▸ **Assignment**:
In the listing below, print exactly the lines between the line holding "tilt_deg: -0.4" and the line holding "focal_mm: 6.76", inclusive, and no more.

▸ **Data for analysis**:
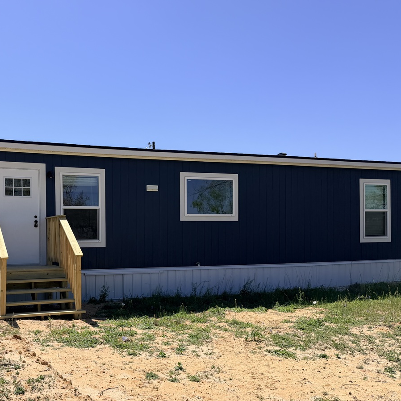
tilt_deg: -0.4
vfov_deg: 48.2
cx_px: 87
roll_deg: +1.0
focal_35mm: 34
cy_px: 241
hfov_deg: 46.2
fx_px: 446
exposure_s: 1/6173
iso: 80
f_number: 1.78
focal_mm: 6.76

==

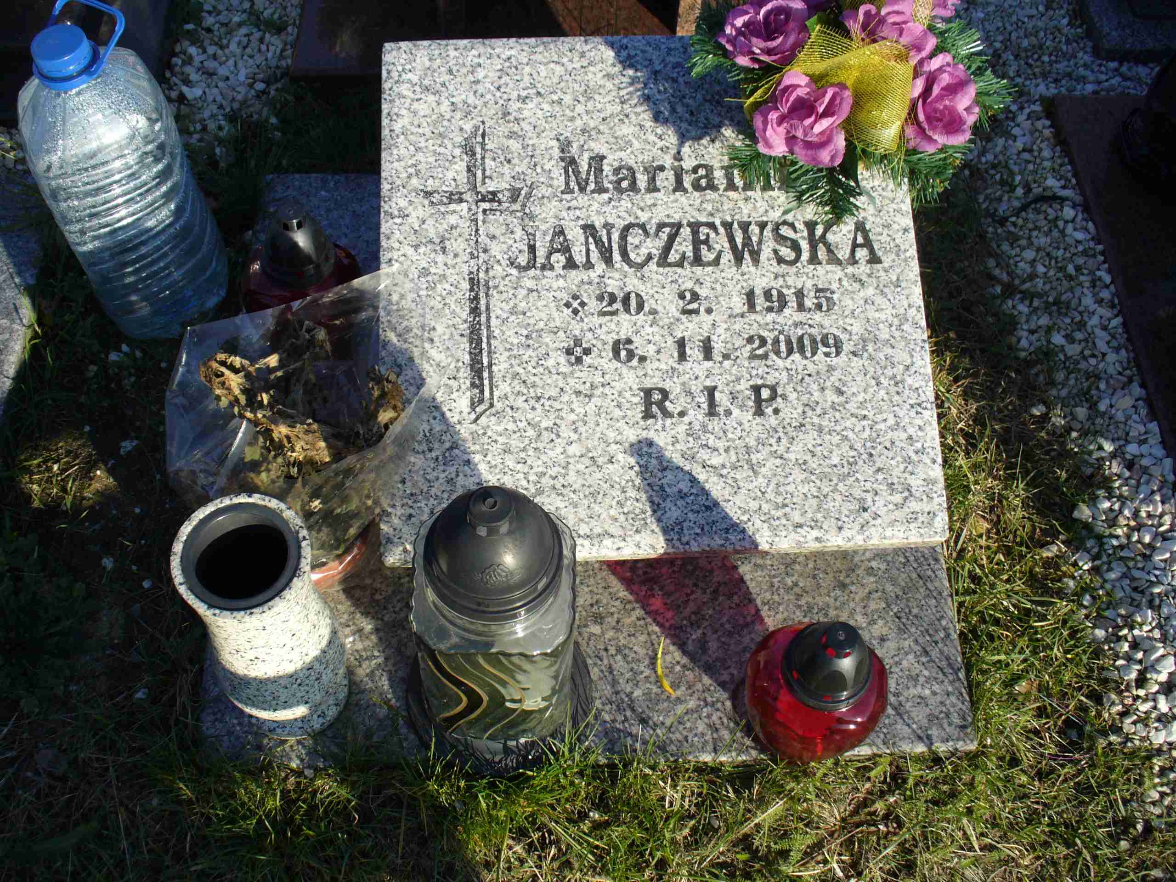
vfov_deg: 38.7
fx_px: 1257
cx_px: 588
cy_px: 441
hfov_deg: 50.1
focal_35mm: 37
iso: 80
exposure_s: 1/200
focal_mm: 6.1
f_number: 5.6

▸ **Answer section**:
tilt_deg: -0.4
vfov_deg: 48.2
cx_px: 87
roll_deg: +1.0
focal_35mm: 34
cy_px: 241
hfov_deg: 46.2
fx_px: 446
exposure_s: 1/6173
iso: 80
f_number: 1.78
focal_mm: 6.76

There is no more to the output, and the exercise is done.